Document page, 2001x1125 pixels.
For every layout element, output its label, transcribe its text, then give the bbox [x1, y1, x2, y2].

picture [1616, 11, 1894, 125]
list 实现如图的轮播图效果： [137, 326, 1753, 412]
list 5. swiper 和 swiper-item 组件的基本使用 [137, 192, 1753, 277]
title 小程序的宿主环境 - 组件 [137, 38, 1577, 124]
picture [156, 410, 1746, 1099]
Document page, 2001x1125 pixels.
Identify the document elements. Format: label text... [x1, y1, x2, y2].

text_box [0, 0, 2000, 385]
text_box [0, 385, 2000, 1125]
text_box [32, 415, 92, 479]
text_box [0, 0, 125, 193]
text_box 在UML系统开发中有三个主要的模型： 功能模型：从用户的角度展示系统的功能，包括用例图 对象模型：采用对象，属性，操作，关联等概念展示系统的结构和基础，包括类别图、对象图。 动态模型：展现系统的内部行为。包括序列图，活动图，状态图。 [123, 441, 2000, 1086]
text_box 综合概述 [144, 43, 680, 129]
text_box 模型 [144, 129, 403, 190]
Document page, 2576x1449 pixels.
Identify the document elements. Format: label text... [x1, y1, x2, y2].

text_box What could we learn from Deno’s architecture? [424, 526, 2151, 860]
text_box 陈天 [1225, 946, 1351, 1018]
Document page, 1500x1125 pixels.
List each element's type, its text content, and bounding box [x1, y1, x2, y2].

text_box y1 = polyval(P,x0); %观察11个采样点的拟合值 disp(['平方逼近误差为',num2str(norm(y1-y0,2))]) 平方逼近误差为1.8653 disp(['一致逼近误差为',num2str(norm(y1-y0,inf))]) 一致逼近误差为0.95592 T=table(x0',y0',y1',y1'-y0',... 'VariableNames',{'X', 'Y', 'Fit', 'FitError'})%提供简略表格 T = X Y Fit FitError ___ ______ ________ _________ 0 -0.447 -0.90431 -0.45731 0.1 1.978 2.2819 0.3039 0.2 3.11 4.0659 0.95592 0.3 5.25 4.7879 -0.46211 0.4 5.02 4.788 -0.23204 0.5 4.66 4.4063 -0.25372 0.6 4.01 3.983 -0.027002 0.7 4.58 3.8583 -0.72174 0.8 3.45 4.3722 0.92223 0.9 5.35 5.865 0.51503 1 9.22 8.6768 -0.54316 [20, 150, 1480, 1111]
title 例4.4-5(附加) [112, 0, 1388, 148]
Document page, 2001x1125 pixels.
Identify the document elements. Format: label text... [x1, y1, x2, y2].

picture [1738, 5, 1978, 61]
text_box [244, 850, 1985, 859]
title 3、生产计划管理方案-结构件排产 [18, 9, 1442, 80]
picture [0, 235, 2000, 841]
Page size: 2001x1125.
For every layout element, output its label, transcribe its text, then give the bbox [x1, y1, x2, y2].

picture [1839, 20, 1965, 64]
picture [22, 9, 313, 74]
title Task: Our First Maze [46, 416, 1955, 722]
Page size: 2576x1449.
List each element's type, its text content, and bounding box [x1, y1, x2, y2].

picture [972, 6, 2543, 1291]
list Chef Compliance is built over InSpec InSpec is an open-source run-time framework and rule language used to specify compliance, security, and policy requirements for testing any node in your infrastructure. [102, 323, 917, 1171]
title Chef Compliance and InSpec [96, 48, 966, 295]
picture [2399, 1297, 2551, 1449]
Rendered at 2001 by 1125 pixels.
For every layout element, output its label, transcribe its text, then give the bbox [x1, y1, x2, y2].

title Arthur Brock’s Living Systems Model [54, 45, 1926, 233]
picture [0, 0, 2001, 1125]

→ TASK DETAILS:
Exact copies of all the lines above are required.

→ EXERCISE ANSWER:
Document page, 2001x1125 pixels.
For every layout element, output its label, transcribe its text, then give the bbox [x1, y1, x2, y2].

picture [1616, 11, 1894, 125]
list 实现如图的轮播图效果： [137, 326, 1753, 412]
list 5. swiper 和 swiper-item 组件的基本使用 [137, 192, 1753, 277]
title 小程序的宿主环境 - 组件 [137, 38, 1577, 124]
picture [156, 410, 1746, 1099]
Document page, 2001x1125 pixels.
Identify the document elements. Format: label text... [x1, y1, x2, y2].

text_box [0, 0, 2000, 385]
text_box [0, 385, 2000, 1125]
text_box [32, 415, 92, 479]
text_box [0, 0, 125, 193]
text_box 在UML系统开发中有三个主要的模型： 功能模型：从用户的角度展示系统的功能，包括用例图 对象模型：采用对象，属性，操作，关联等概念展示系统的结构和基础，包括类别图、对象图。 动态模型：展现系统的内部行为。包括序列图，活动图，状态图。 [123, 441, 2000, 1086]
text_box 综合概述 [144, 43, 680, 129]
text_box 模型 [144, 129, 403, 190]
Document page, 2576x1449 pixels.
Identify the document elements. Format: label text... [x1, y1, x2, y2].

text_box What could we learn from Deno’s architecture? [424, 526, 2151, 860]
text_box 陈天 [1225, 946, 1351, 1018]
Document page, 1500x1125 pixels.
List each element's type, its text content, and bounding box [x1, y1, x2, y2].

text_box y1 = polyval(P,x0); %观察11个采样点的拟合值 disp(['平方逼近误差为',num2str(norm(y1-y0,2))]) 平方逼近误差为1.8653 disp(['一致逼近误差为',num2str(norm(y1-y0,inf))]) 一致逼近误差为0.95592 T=table(x0',y0',y1',y1'-y0',... 'VariableNames',{'X', 'Y', 'Fit', 'FitError'})%提供简略表格 T = X Y Fit FitError ___ ______ ________ _________ 0 -0.447 -0.90431 -0.45731 0.1 1.978 2.2819 0.3039 0.2 3.11 4.0659 0.95592 0.3 5.25 4.7879 -0.46211 0.4 5.02 4.788 -0.23204 0.5 4.66 4.4063 -0.25372 0.6 4.01 3.983 -0.027002 0.7 4.58 3.8583 -0.72174 0.8 3.45 4.3722 0.92223 0.9 5.35 5.865 0.51503 1 9.22 8.6768 -0.54316 [20, 150, 1480, 1111]
title 例4.4-5(附加) [112, 0, 1388, 148]
Document page, 2001x1125 pixels.
Identify the document elements. Format: label text... [x1, y1, x2, y2].

picture [1738, 5, 1978, 61]
text_box [244, 850, 1985, 859]
title 3、生产计划管理方案-结构件排产 [18, 9, 1442, 80]
picture [0, 235, 2000, 841]
Page size: 2001x1125.
For every layout element, output its label, transcribe its text, then give the bbox [x1, y1, x2, y2].

picture [1839, 20, 1965, 64]
picture [22, 9, 313, 74]
title Task: Our First Maze [46, 416, 1955, 722]
Page size: 2576x1449.
List each element's type, its text content, and bounding box [x1, y1, x2, y2].

picture [972, 6, 2543, 1291]
list Chef Compliance is built over InSpec InSpec is an open-source run-time framework and rule language used to specify compliance, security, and policy requirements for testing any node in your infrastructure. [102, 323, 917, 1171]
title Chef Compliance and InSpec [96, 48, 966, 295]
picture [2399, 1297, 2551, 1449]
Rendered at 2001 by 1125 pixels.
For every layout element, output its label, transcribe its text, then give the bbox [x1, y1, x2, y2].

title Arthur Brock’s Living Systems Model [54, 45, 1926, 233]
picture [0, 0, 2001, 1125]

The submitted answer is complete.